To answer your immediate question, BindDataCSV returns nothing (it has "void" as its return type) so you can't assign its return value to a variable as there is nothing to return.
To get back to my comments on your other thread, this code is not testable as it is. You need to extract the bits that are testable to their own class\functions. So I'd do something like change the BindDataCSV to;
private void BindDataCSV(string filePath)
{
string[] lines = System.IO.File.ReadAllLines(filePath);
DataTable dt = GetDataTable(lines);
if (dt.Rows.Count > 0)
{
dataGridView1.DataSource = dt;
}
}
Your unit tests shouldn't access any external resources like the file system, and ideally they shouldn't access GUI elements either as unit tests need to run automatically in any context without any dependencies. So the updated function extracts the important logic into a new function (GetDataTable) and does all the things you can't unit test like access files, update the data grid etc.
The GetDataTable function looks like this;
public DataTable GetDataTable(string[] lines)
{
DataTable dt = new DataTable();
if (lines.Length > 0)
{
string firstline = lines[0];
string[] headerLabels = firstline.Split(',');
foreach (string headerWord in headerLabels)
{
dt.Columns.Add(new DataColumn(headerWord));
}
for (int r = 1; r < lines.Length; r++)
{
string[] dataWords = lines[r].Split(',');
DataRow dr = dt.NewRow();
int columnIndex = 0;
foreach (string headerWord in headerLabels)
{
dr[headerWord] = dataWords[columnIndex++];
}
dt.Rows.Add(dr);
}
}
return dt;
}
This function acts on an array of strings and doesn't access the GUI or anything else, so this is now testable. I've written a few unit tests below, but it's up to you to decide everything you want to test.
[TestClass]
public class UnitTest1
{
[TestMethod]
public void GetDataTable_ColumnsAreLoaded()

*GIVEN INFORMATION*:
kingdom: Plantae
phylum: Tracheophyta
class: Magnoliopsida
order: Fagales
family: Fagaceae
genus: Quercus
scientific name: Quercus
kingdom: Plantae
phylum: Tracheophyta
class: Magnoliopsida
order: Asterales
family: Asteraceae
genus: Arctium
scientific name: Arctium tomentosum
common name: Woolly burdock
--
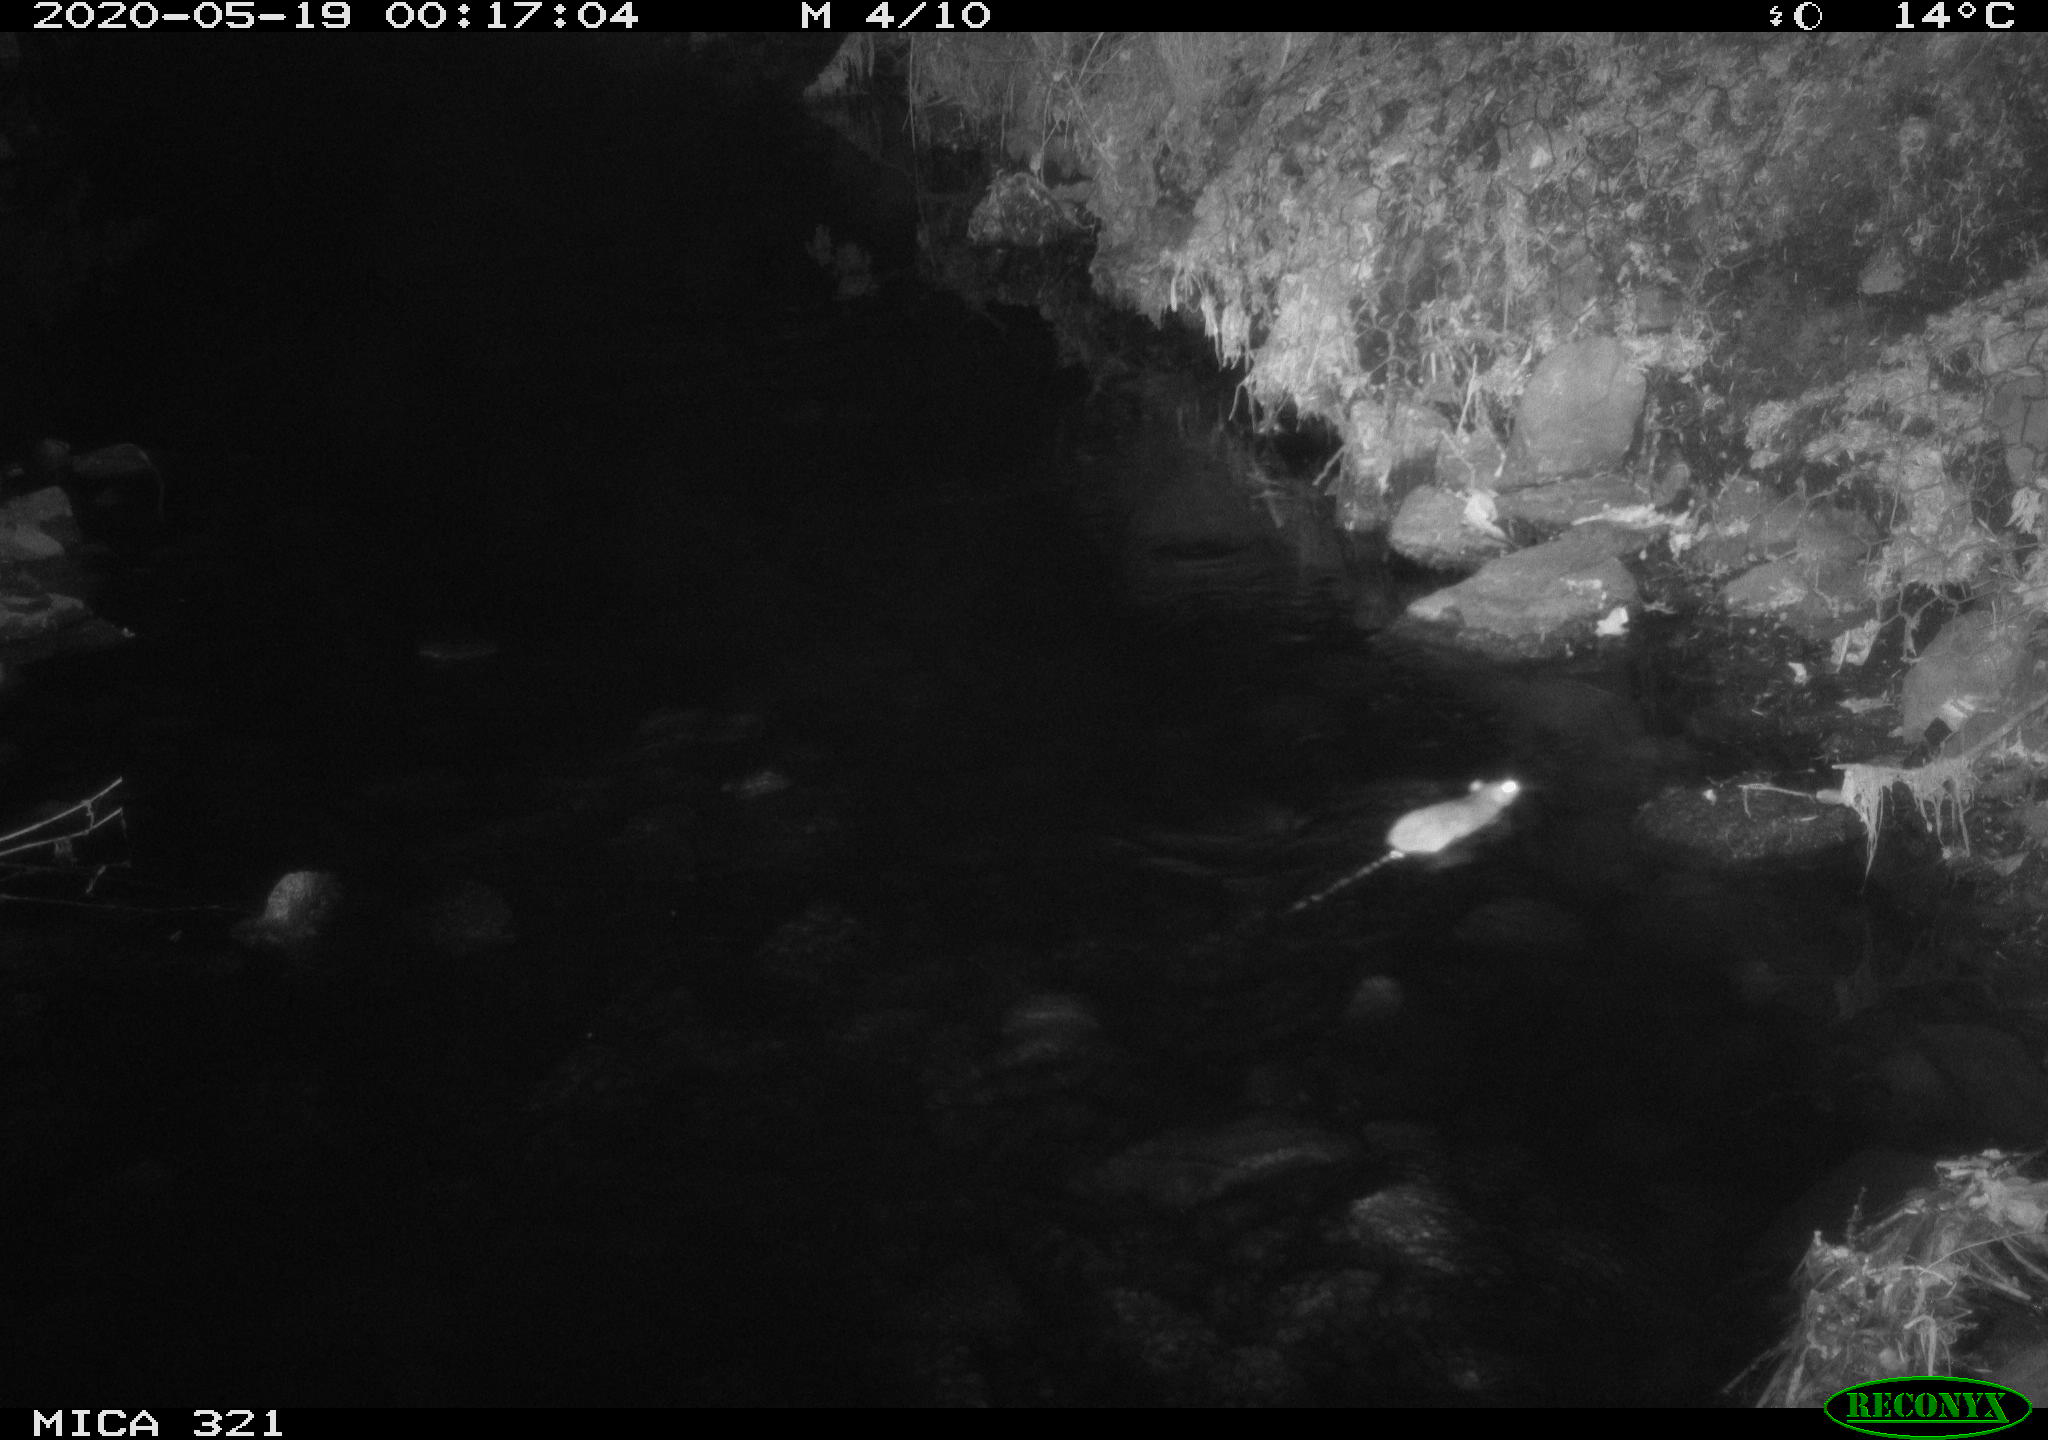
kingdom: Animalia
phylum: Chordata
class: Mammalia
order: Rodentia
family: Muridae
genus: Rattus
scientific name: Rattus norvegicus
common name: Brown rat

*REQUIRED ACTIONS*:
[A] Translate this sentence from the answer on unit testing BindDataCSV into Spanish: "This function acts on an array of strings and doesn't access the GUI or anything else, so this is now testable."
[B] Reproduce the answer on unit testing BindDataCSV starting at "To answer your" and ending at "(dt.Rows.Count > 0)", and swap "filePath" for "csvPath" throughout that part.
[C] Extend the answer on unit testing BindDataCSV by continuing its code from the point where it stops.
The entries are separate material and have no part in the answer on unit testing BindDataCSV.

*TASK-BY-TASK ANSWERS*:
[A] Esta función actúa sobre un arreglo de cadenas y no accede a la GUI ni a nada más, así que ahora se puede probar.

[B]
To answer your immediate question, BindDataCSV returns nothing (it has "void" as its return type) so you can't assign its return value to a variable as there is nothing to return.
To get back to my comments on your other thread, this code is not testable as it is. You need to extract the bits that are testable to their own class\functions. So I'd do something like change the BindDataCSV to;
private void BindDataCSV(string csvPath)
{
string[] lines = System.IO.File.ReadAllLines(csvPath);
DataTable dt = GetDataTable(lines);
if (dt.Rows.Count > 0)

[C]
{
Form1 form1 = new Form1();
string[] lines = new string[] { "Col A, Col B", "Row 1 A, Row 1 B" };
DataTable dt = form1.GetDataTable(lines);
Assert.AreEqual(2, dt.Columns.Count);
}
[TestMethod]
public void GetDataTable_ColumnsAreCorrect()
{
Form1 form1 = new Form1();
string[] lines = new string[] { "Col A, Col B", "Row 1 A, Row 1 B" };
DataTable dt = form1.GetDataTable(lines);
Assert.AreEqual("Col A", dt.Columns[0].Caption);
Assert.AreEqual("Col B", dt.Columns[1].Caption);
}
[TestMethod]
public void GetDataTable_RowsAreLoaded()
{
Form1 form1 = new Form1();
string[] lines = new string[] { "Col A, Col B", "Row 1 A, Row 1 B" };
DataTable dt = form1.GetDataTable(lines);
Assert.AreEqual(1, dt.Rows.Count);
}
}
If you run these tests you'll see that GetDataTable_ColumnsAreCorrect actually fails, and it will tell you why. It was expecting "Col B" but got " Col B". Note the extra space before the column, and this is because you are not trimming the column names in GetDataTable, so that's a bug your unit tests have found already.
So that's what unit testing is about, it isn't a way of automating your whole process, it is about extracting the important logic and testing just that logic; I'm not touching BindDataCSV at all in my tests, instead I'm testing the logic. Also as you can see from above not all your code is going to be unit testable unless you have written it with unit tests in mind.